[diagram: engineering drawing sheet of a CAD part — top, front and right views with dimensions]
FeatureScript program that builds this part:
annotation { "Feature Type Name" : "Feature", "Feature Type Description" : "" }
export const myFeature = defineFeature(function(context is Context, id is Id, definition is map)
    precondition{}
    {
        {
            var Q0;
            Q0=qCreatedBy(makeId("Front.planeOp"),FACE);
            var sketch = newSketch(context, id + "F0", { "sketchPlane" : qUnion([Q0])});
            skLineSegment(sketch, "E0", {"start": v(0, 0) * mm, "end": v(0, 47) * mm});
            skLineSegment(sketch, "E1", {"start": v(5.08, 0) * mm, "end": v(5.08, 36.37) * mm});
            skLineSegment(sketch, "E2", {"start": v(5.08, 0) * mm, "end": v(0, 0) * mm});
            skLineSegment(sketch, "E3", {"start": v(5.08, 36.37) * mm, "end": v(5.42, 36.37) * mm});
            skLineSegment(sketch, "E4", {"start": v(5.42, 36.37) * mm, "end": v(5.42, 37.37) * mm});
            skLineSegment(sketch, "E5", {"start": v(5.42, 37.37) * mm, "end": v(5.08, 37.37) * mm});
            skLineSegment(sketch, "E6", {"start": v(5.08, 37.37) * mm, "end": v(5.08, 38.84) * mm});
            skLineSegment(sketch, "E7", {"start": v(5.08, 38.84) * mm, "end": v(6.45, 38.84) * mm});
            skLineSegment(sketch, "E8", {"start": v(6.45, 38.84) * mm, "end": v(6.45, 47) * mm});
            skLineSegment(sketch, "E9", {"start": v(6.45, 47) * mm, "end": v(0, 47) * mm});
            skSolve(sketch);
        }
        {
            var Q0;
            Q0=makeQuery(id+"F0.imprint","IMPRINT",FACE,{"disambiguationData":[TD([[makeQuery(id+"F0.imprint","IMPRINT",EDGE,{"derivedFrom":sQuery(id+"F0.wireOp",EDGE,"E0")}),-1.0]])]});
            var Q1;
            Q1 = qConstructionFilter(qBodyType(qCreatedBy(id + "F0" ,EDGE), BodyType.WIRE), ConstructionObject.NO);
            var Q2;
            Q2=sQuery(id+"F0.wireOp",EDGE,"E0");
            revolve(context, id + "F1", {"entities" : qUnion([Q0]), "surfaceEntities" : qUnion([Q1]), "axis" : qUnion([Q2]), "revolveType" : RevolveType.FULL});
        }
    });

*****

__Job__:
"start" is the string to look for: extract every line of the items that contains it.

__Written solution__:
            skLineSegment(sketch, "E0", {"start": v(0, 0) * mm, "end": v(0, 47) * mm});
            skLineSegment(sketch, "E1", {"start": v(5.08, 0) * mm, "end": v(5.08, 36.37) * mm});
            skLineSegment(sketch, "E2", {"start": v(5.08, 0) * mm, "end": v(0, 0) * mm});
            skLineSegment(sketch, "E3", {"start": v(5.08, 36.37) * mm, "end": v(5.42, 36.37) * mm});
            skLineSegment(sketch, "E4", {"start": v(5.42, 36.37) * mm, "end": v(5.42, 37.37) * mm});
            skLineSegment(sketch, "E5", {"start": v(5.42, 37.37) * mm, "end": v(5.08, 37.37) * mm});
            skLineSegment(sketch, "E6", {"start": v(5.08, 37.37) * mm, "end": v(5.08, 38.84) * mm});
            skLineSegment(sketch, "E7", {"start": v(5.08, 38.84) * mm, "end": v(6.45, 38.84) * mm});
            skLineSegment(sketch, "E8", {"start": v(6.45, 38.84) * mm, "end": v(6.45, 47) * mm});
            skLineSegment(sketch, "E9", {"start": v(6.45, 47) * mm, "end": v(0, 47) * mm});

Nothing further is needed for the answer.